Australian businesses hire 17,000 Filipinos, according to the Business Process Association of the Philippines
Moriarty says this number is a drop in the ocean when Telstra and ANZ’s call centres and back office administration soak up almost half of this number, especially since Telstra moved its call centre from India to the Philippines.
ANZ leading the pack
ANZ recently put its name up on a building in Makatai, and is expanding its team for more back office, clerical and administration roles.
“It is ahead of most banks and is not afraid to advertise its market advantage in the Philippines as it moves strongly into Asia,” Moriarty says.
He says though most of his clients are small to medium sized he provides some specialised staff for two US global corporations but they also have 5000 staff of their own in the Philippines.
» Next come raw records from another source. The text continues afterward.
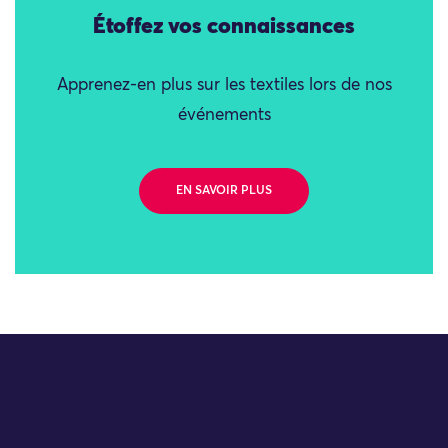
Étoffez vos connaissances
Apprenez-en plus sur les textiles lors de nos
événements
EN SAVOIR PLUS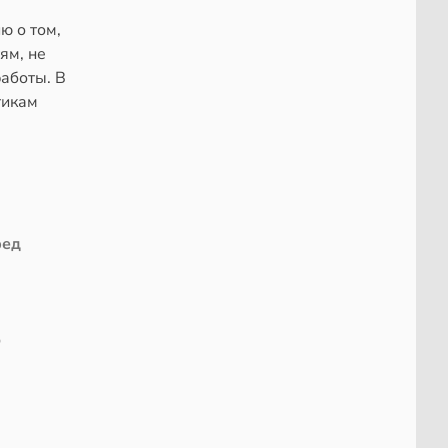
ю о том,
ям, не
работы. В
тикам
ред
ю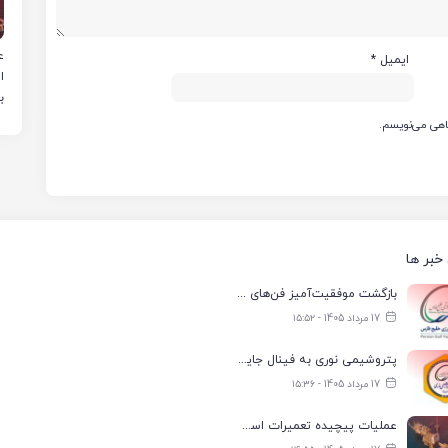
ع
ایمیل
*
ا
ب
گاهی می‌نویسم.
خبر ها
بازگشت موفقیت‌آمیز فن‌های کولینگ‌تاور واحد آب ناحیه ۲ فجر انرژی به مدار تولید
17 مرداد 1405 - ۱۵:۵۲
پتروشیمی نوری به فینال جایزه جهانی تعالی WPC Energy 2026 رسید
17 مرداد 1405 - ۱۵:۳۶
عملیات پیچیده تعمیرات اسکله صادراتی نفت در لاوان با موفقیت انجام شد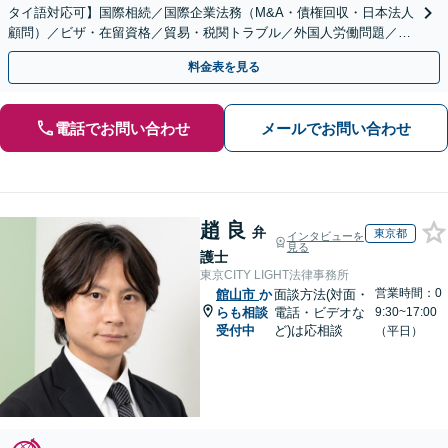
タイ語対応可】国際相続／国際企業法務（M&A・債権回収・日本法人
顧問）／ビザ・在留資格／貿易・税関トラブル／外国人労働問題／外
国人刑事事件など、幅広いご相談に対応可能
料金表を見る
電話でお問い合わせ
メールでお問い合わせ
趙 良
弁
東京都
インタビューを
見る
護士
東京CITY LIGHT法律事務所
営業時間：0
館山市
か
面談方法(対面・
らも相談
電話・ビデオな
9:30~17:00
受付中
ど)は応相談
（平日）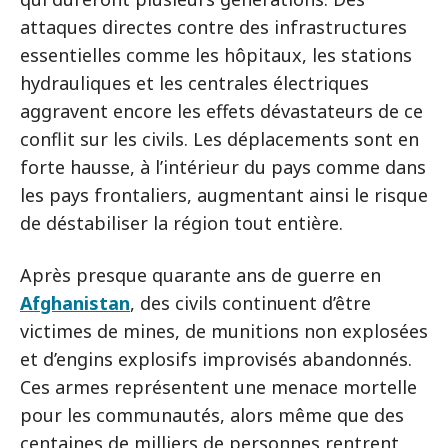
attaques directes contre des infrastructures
essentielles comme les hôpitaux, les stations
hydrauliques et les centrales électriques
aggravent encore les effets dévastateurs de ce
conflit sur les civils. Les déplacements sont en
forte hausse, à l’intérieur du pays comme dans
les pays frontaliers, augmentant ainsi le risque
de déstabiliser la région tout entière.
Après presque quarante ans de guerre en
Afghanistan
, des civils continuent d’être
victimes de mines, de munitions non explosées
et d’engins explosifs improvisés abandonnés.
Ces armes représentent une menace mortelle
pour les communautés, alors même que des
centaines de milliers de personnes rentrent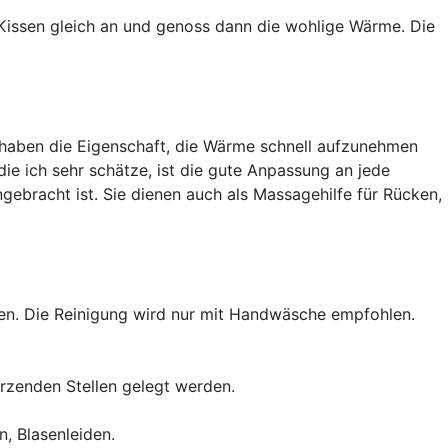
Kissen gleich an und genoss dann die wohlige Wärme. Die
e haben die Eigenschaft, die Wärme schnell aufzunehmen
ie ich sehr schätze, ist die gute Anpassung an jede
ebracht ist. Sie dienen auch als Massagehilfe für Rücken,
men. Die Reinigung wird nur mit Handwäsche empfohlen.
erzenden Stellen gelegt werden.
, Blasenleiden.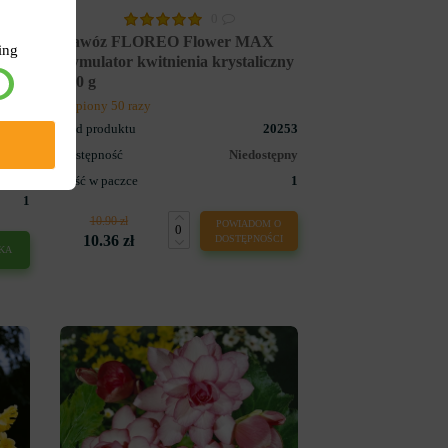
0
Nawóz FLOREO Flower MAX
ing
a
stymulator kwitnienia krystaliczny
250 g
Kupiony 50 razy
Kod produktu
20253
747
Dostępność
Niedostępny
zynie
Ilość w paczce
1
1
10.90 zł
POWIADOM O
10.36 zł
DOSTĘPNOŚCI
KA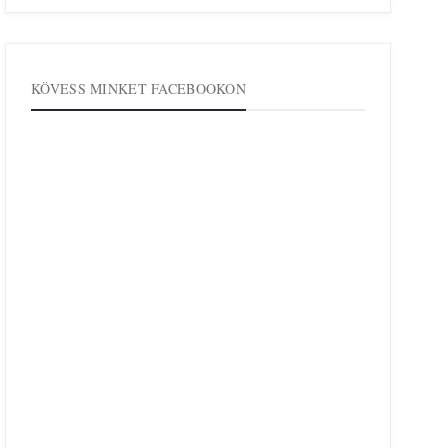
KÖVESS MINKET FACEBOOKON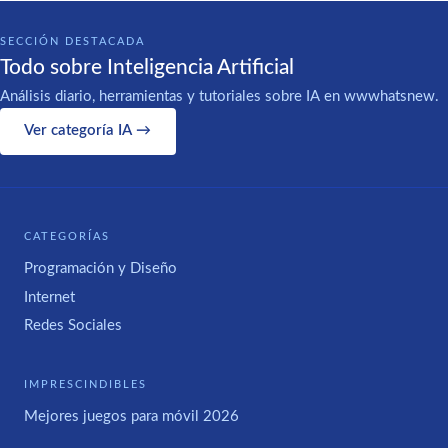
SECCIÓN DESTACADA
Todo sobre Inteligencia Artificial
Análisis diario, herramientas y tutoriales sobre IA en wwwhatsnew.
Ver categoría IA →
CATEGORÍAS
Programación y Diseño
Internet
Redes Sociales
IMPRESCINDIBLES
Mejores juegos para móvil 2026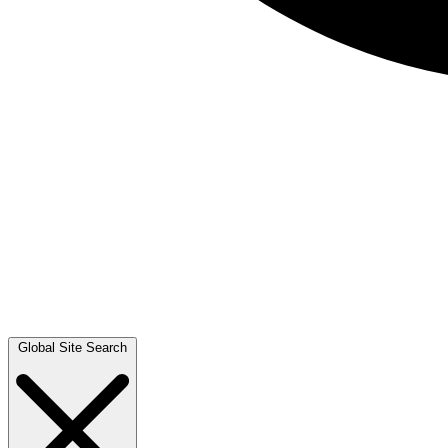
Global Site Search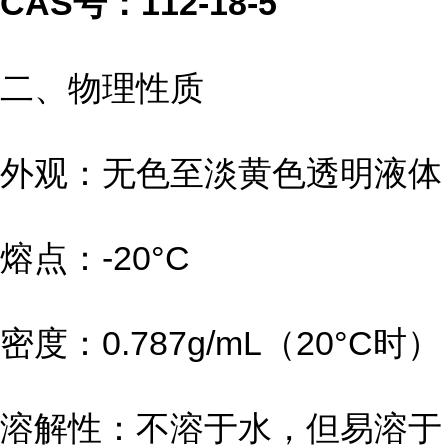
CAS号：112-18-5
二、物理性质
外观：无色至淡黄色透明液体
熔点：-20°C
密度：0.787g/mL（20°C时）
溶解性：不溶于水，但易溶于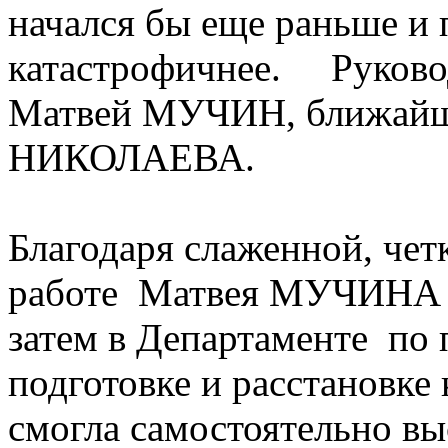
начался бы еще раньше и 
катастрофичнее. Руково
Матвей МУЧИН, ближайш
НИКОЛАЕВА.
Благодаря слаженной, чет
работе Матвея МУЧИНА и
затем в Департаменте по
подготовке и расстановке
смогла самостоятельно в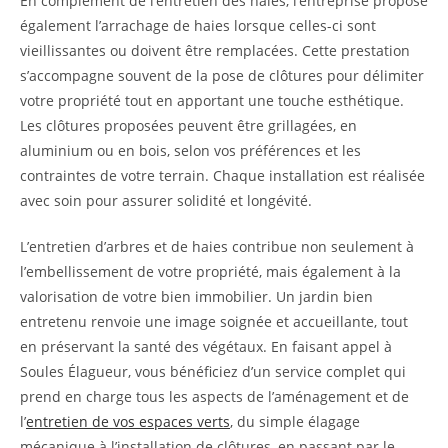
En complément de l’entretien des haies, l’entreprise propose
également l’arrachage de haies lorsque celles-ci sont
vieillissantes ou doivent être remplacées. Cette prestation
s’accompagne souvent de la pose de clôtures pour délimiter
votre propriété tout en apportant une touche esthétique.
Les clôtures proposées peuvent être grillagées, en
aluminium ou en bois, selon vos préférences et les
contraintes de votre terrain. Chaque installation est réalisée
avec soin pour assurer solidité et longévité.
L’entretien d’arbres et de haies contribue non seulement à
l’embellissement de votre propriété, mais également à la
valorisation de votre bien immobilier. Un jardin bien
entretenu renvoie une image soignée et accueillante, tout
en préservant la santé des végétaux. En faisant appel à
Soules Élagueur, vous bénéficiez d’un service complet qui
prend en charge tous les aspects de l’aménagement et de
l’
entretien de vos espaces verts
, du simple élagage
mécanique à l’installation de clôtures, en passant par le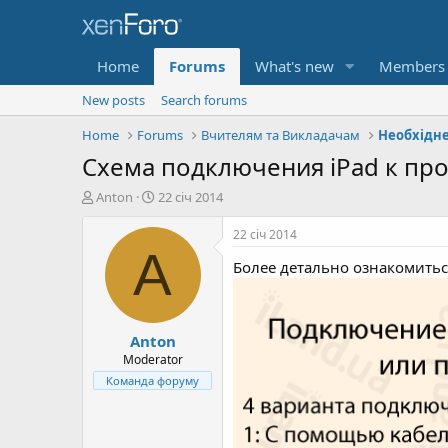
Home
Forums
What's new
Members
New posts
Search forums
Home
Forums
Вчителям та Викладачам
Схема подключения iPad к про
А
Д
Anton
22 січ 2014
в
а
т
т
22 січ 2014
о
а
A
Более детально ознакомить
р
с
т
т
е
в
м
о
Anton
и
р
е
Moderator
н
Команда форуму
н
я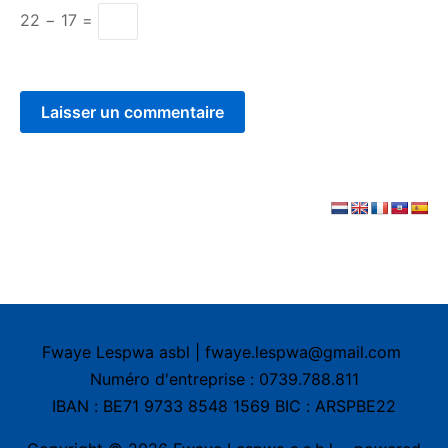
22 − 17 =
Fwaye Lespwa asbl | fwaye.lespwa@gmail.com
Numéro d'entreprise : 0739.788.811
IBAN : BE71 9733 8548 1569 BIC : ARSPBE22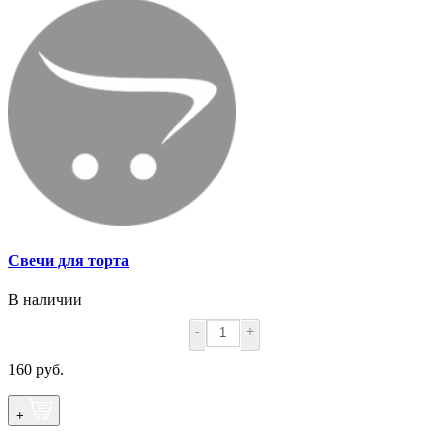
Свечи для торта
В наличии
-
+
160 руб.
+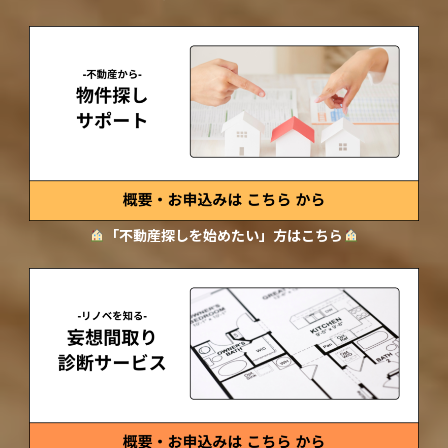
「不動産探しを始めたい」方はこちら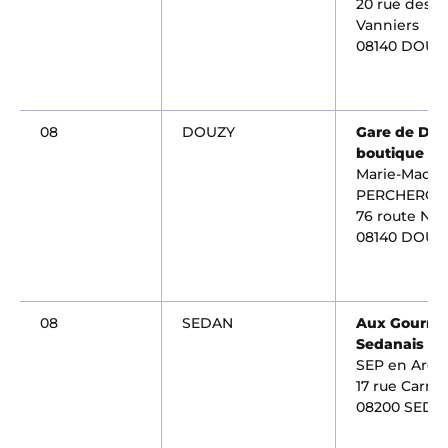
20 rue des
Vanniers
08140 DOUZ
08
DOUZY
Gare de Do
boutique
Marie-Madel
PERCHERON
76 route Nat
08140 DOUZ
08
SEDAN
Aux Gourme
Sedanais
SEP en Ard
17 rue Carno
08200 SEDA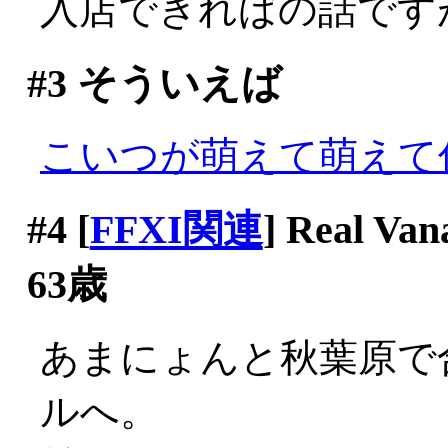
入店できればの話ですが(^-
#3
そういえば
こいつが萌えて萌えて
#4
[
FFXI関連
] Real
63歳
あまにょんと秋葉原で
ルへ。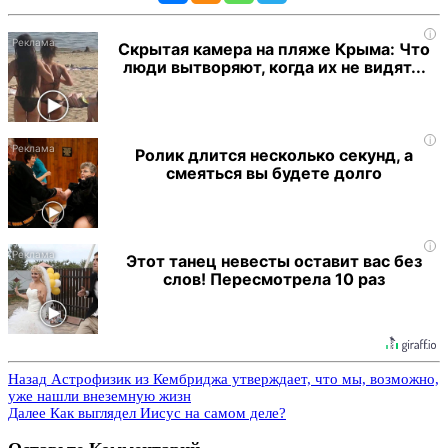
i
Скрытая камера на пляже Крыма: Что
люди вытворяют, когда их не видят...
i
Ролик длится несколько секунд, а
смеяться вы будете долго
i
Этот танец невесты оставит вас без
слов! Пересмотрела 10 раз
Назад
Астрофизик из Кембриджа утверждает, что мы, возможно,
уже нашли внеземную жизн
Далее
Как выглядел Иисус на самом деле?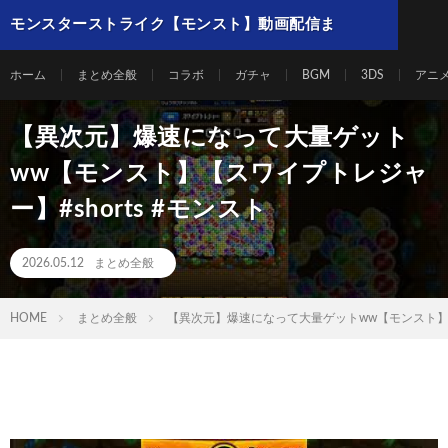
モンスターストライク【モンスト】動画配信ま
とめ
ホーム
まとめ全般
コラボ
ガチャ
BGM
3DS
アニ
【異次元】爆速になって大量ゲット
ww【モンスト】【スワイプトレジャ
ー】#shorts #モンスト
2026.05.12
まとめ全般
HOME
まとめ全般
【異次元】爆速になって大量ゲットww【モンスト】【ス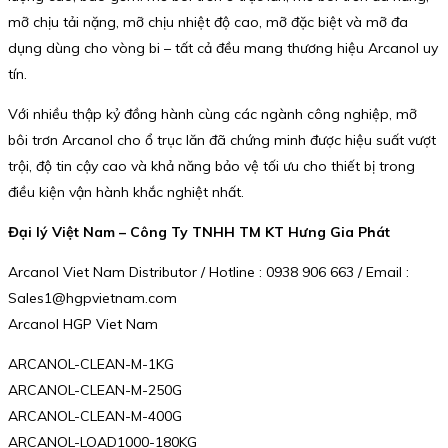
mỡ chịu tải nặng, mỡ chịu nhiệt độ cao, mỡ đặc biệt và mỡ đa
dụng dùng cho vòng bi – tất cả đều mang thương hiệu Arcanol uy
tín.
Với nhiều thập kỷ đồng hành cùng các ngành công nghiệp, mỡ
bôi trơn Arcanol cho ổ trục lăn đã chứng minh được hiệu suất vượt
trội, độ tin cậy cao và khả năng bảo vệ tối ưu cho thiết bị trong
điều kiện vận hành khắc nghiệt nhất.
Đại lý Việt Nam – Công Ty TNHH TM KT Hưng Gia Phát
Arcanol Viet Nam Distributor / Hotline : 0938 906 663 / Email :
Sales1@hgpvietnam.com
Arcanol HGP Viet Nam
ARCANOL-CLEAN-M-1KG
ARCANOL-CLEAN-M-250G
ARCANOL-CLEAN-M-400G
ARCANOL-LOAD1000-180KG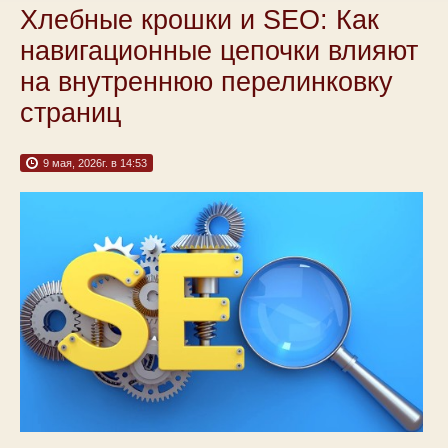
Хлебные крошки и SEO: Как
навигационные цепочки влияют
на внутреннюю перелинковку
страниц
9 мая, 2026г. в 14:53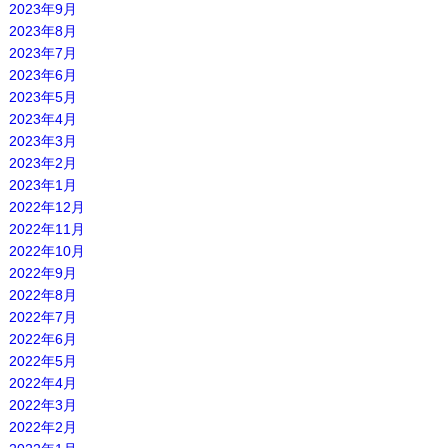
2023年9月
2023年8月
2023年7月
2023年6月
2023年5月
2023年4月
2023年3月
2023年2月
2023年1月
2022年12月
2022年11月
2022年10月
2022年9月
2022年8月
2022年7月
2022年6月
2022年5月
2022年4月
2022年3月
2022年2月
His clients range from retail chains and companies requiring back office work such as accounts, payroll, online response, and answering website queries to engineers, data processors, debt collectors, digital media and advertising and boutique finance companies with specialist niche products.
He also has technology firms, a software company doing enterprise resource planning and research companies on his books.
“We provide anything that can be done at a desk with a phone and computer.”
Flat Planet is one of the more expensive recruiters, he says, but the flip side is that by having a Sydney office not only is there accountability and trust but clients are signing contracts with an Australian company subject to Australian law; they have to pay GST and are invoiced directly out of the Philippines.
The company will charge an Australian firm $2500 a month for a “virtual employee”.
The worker’s base salary would account for between $800 and $1000 of that sum a month with the balance charged for providing an office, computer, a secure and reliable internet connection, high speed bandwidth, instant conferencing with clear calling, HR, a required 13 month bonus for staff, medical health cover, input into a scheme similar to superannuation, attendance records, emergency power, secretary services, bio-security expenses and training plus his company’s fees.
Moriarty says at the moment Australian companies have the bonus of their dollar going further than it used to on the exchange rate so they can afford to pay for highly qualified and experienced employees that they might otherwise not consider.
AMP says Australia will lose its low skilled jobs
AMP’s chief economist Shane Oliver was quoted recently as saying that when there’s an economic shift in one sector it creates opportunity in another. As he sees it, the Philippines, India, China and other low cost labour countries will remove Australia’s low-skilled jobs and move local jobs further up the value chain.
Moriarty agrees, but says those high paid jobs are also available to Australians in Asia. He says the Chinese can’t get enough English teachers, for instance and they will pay good money for them in financial hubs like Shanghai.
“I’m determined my kids are going to go to a school in an Asian city because I want them to be confident about doing business there, not living out west somewhere in Sydney with a blinkered view”.